National Oceanic and Atmospheric Administration (NOAA) Physical Sciences Laboratory (PSL), University of Colorado Boulder, Cooperative Institute for Research in Environmental Sciences (CIRES), Western Water Assessment (WWA, a NOAA RISA team), U.S. Geological Survey, North Central Climate Adaptation Science Center
The Landscape Evaporative Response Index (LERI) is an experimental drought-monitoring and early warning guidance tool that measures the anomaly in the actual evapotranspiration (ETa) from the land surface. This webpage provides LERI plots based on accumulated 8-day, monthly, seasonal, growing season, and annual ETa for the contiguous United States and northern Mexico at a 1-km spatial resolution. LERI data are available from January 2000 to the present — a period that corresponds to the availability of MODIS satellite data on which it depends.
ETa is the sum of transpiration from vegetation and evaporation from soil (and water bodies), and is accumulated over a given time period for a given location. The ETa data on which LERI is based are produced by the U. S. Geological Survey using the operational Simplified Surface Energy Balance (SSEBop) model (Senay et al., 2013). SSEBop combines evapotranspiration fraction (i.e., the ability of the land surface to meet the atmospheric demand for water vapor, expressed as a proportion of that demand) generated from remotely sensed MODIS thermal imagery, acquired every 8 days, with climatological atmospheric evaporative demand as represented by reference evapotranspiration derived using the Penman-Montieth formulation and driven by from University of Idaho's Gridded Surface Meteorological Data for that period.

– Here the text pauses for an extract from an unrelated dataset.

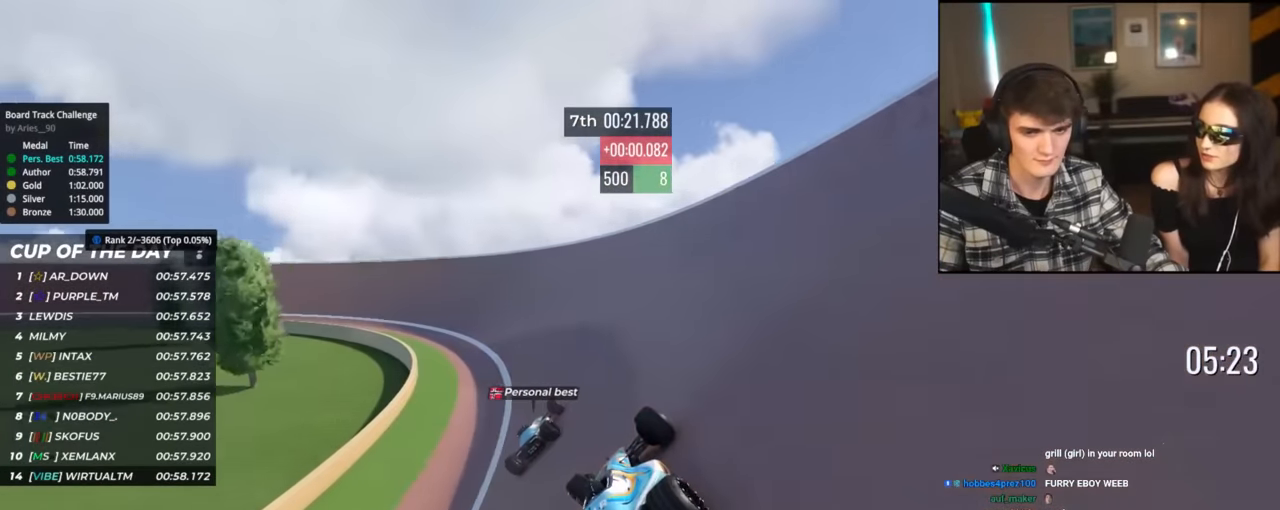
{"keys": ["left", "up"], "events": []}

LERI uses a rank-based, non-parametric (Tukey) method to estimate percentiles of the SSEBop ETa data compared to the available period of record (January 2000 to present). LERI percentiles are binned into four drought categories (LD0 - LD3) analogous to the US Drought Monitor (USDM) categories (i.e., D0 - D3) and using the same percentile breaks that USDM considers for soil moisture. LERI does not have an LD4 category (i.e., the 2nd -percentile break) because of the short period of the record.